The task>
Copy the text in the data below exactly, from the line that contains "To høstnyheter fra Freia" down through the line that contains "Molho - Tempero - Condimento". Include both of those lines, and leave the pictures out of your answer.

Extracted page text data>

——

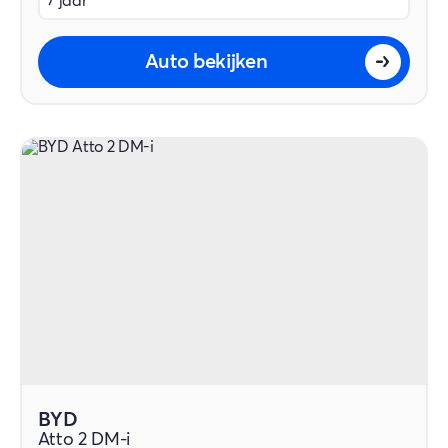
7 jaar
Auto bekijken
BYD
Atto 2 DM-i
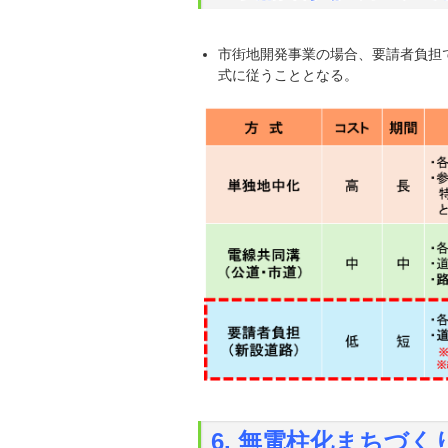
市街地開発事業の場合、要請者負担
式に従うこととなる。
6. 無電柱化まちづ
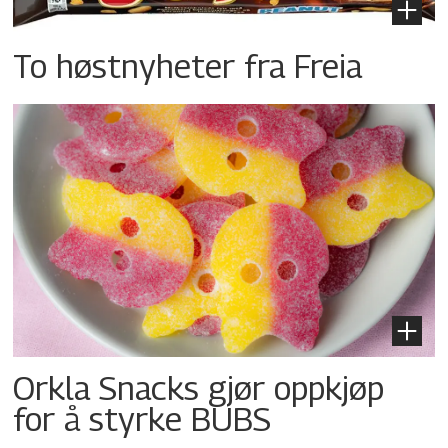
To høstnyheter fra Freia
Orkla Snacks gjør oppkjøp
for å styrke BUBS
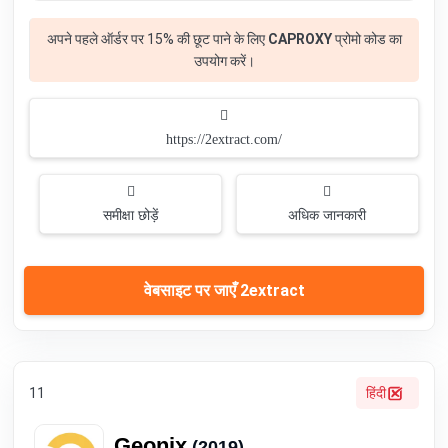
अपने पहले ऑर्डर पर 15% की छूट पाने के लिए
CAPROXY
प्रोमो कोड का
उपयोग करें।
https://2extract.com/
समीक्षा छोड़ें
अधिक जानकारी
वेबसाइट पर जाएँ 2extract
11
हिंदी
Geonix
(2019)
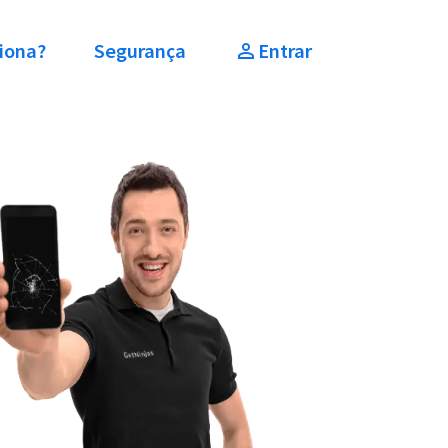
iona?
Segurança
Entrar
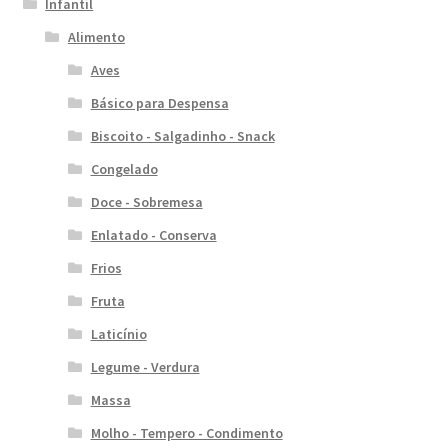
Infantil
Alimento
Aves
Básico para Despensa
Biscoito - Salgadinho - Snack
Congelado
Doce - Sobremesa
Enlatado - Conserva
Frios
Fruta
Laticínio
Legume - Verdura
Massa
Molho - Tempero - Condimento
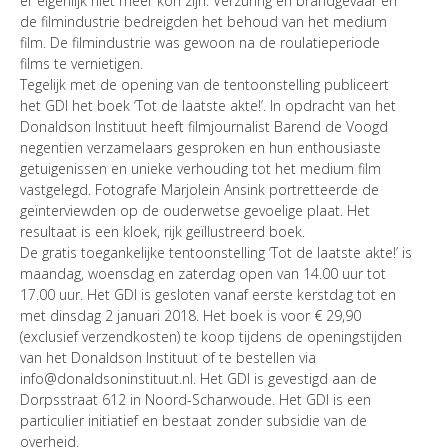
er eigenlijk niet meer kon zijn. Verzuring en brandgevaar en
de filmindustrie bedreigden het behoud van het medium
film. De filmindustrie was gewoon na de roulatieperiode
films te vernietigen.
Tegelijk met de opening van de tentoonstelling publiceert
het GDI het boek ‘Tot de laatste akte!’. In opdracht van het
Donaldson Instituut heeft filmjournalist Barend de Voogd
negentien verzamelaars gesproken en hun enthousiaste
getuigenissen en unieke verhouding tot het medium film
vastgelegd. Fotografe Marjolein Ansink portretteerde de
geïnterviewden op de ouderwetse gevoelige plaat. Het
resultaat is een kloek, rijk geïllustreerd boek.
De gratis toegankelijke tentoonstelling ‘Tot de laatste akte!’ is
maandag, woensdag en zaterdag open van 14.00 uur tot
17.00 uur. Het GDI is gesloten vanaf eerste kerstdag tot en
met dinsdag 2 januari 2018. Het boek is voor € 29,90
(exclusief verzendkosten) te koop tijdens de openingstijden
van het Donaldson Instituut of te bestellen via
info@donaldsoninstituut.nl. Het GDI is gevestigd aan de
Dorpsstraat 612 in Noord-Scharwoude. Het GDI is een
particulier initiatief en bestaat zonder subsidie van de
overheid.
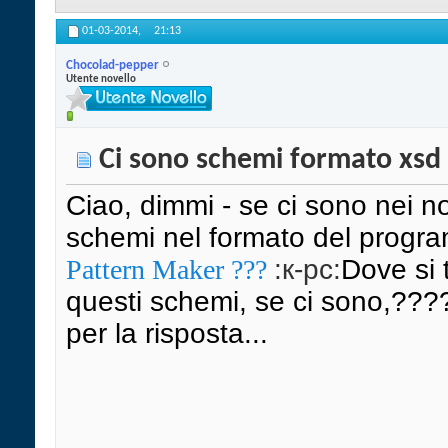
01-03-2014,
21:13
Chocolad-pepper
Utente novello
Ci sono schemi formato xsd
Ciao, dimmi - se ci sono nei no
schemi nel formato del prog
Pattern Maker ???
:к-pc:
Dove si 
questi schemi, se ci sono,???
per la risposta...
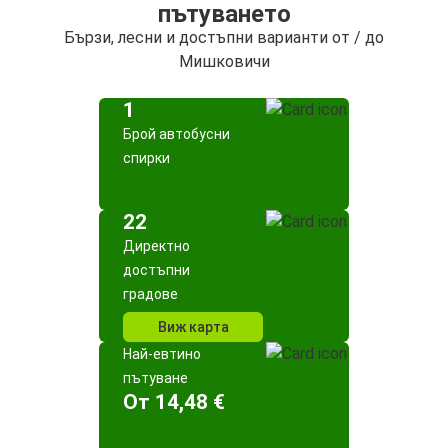
пътуването
Бързи, лесни и достъпни варианти от / до
Мишковичи
1
Брой автобусни
спирки
22
Директно
достъпни
градове
Виж карта
Най-евтино
пътуване
Oт 14,48 €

——

Completed exercise>
To høstnyheter fra Freia
Orkla Snacks gjør oppkjøp
for å styrke BUBS
अपने पहले ऑर्डर पर 15% की छूट पाने के लिए
CAPROXY
प्रोमो कोड का
उपयोग करें।
https://2extract.com/
समीक्षा छोड़ें
अधिक जानकारी
वेबसाइट पर जाएँ 2extract
11
हिंदी
Geonix
(2019)
iona?
Segurança
Entrar
Infantil
Alimento
Aves
Básico para Despensa
Biscoito - Salgadinho - Snack
Congelado
Doce - Sobremesa
Enlatado - Conserva
Frios
Fruta
Laticínio
Legume - Verdura
Massa
Molho - Tempero - Condimento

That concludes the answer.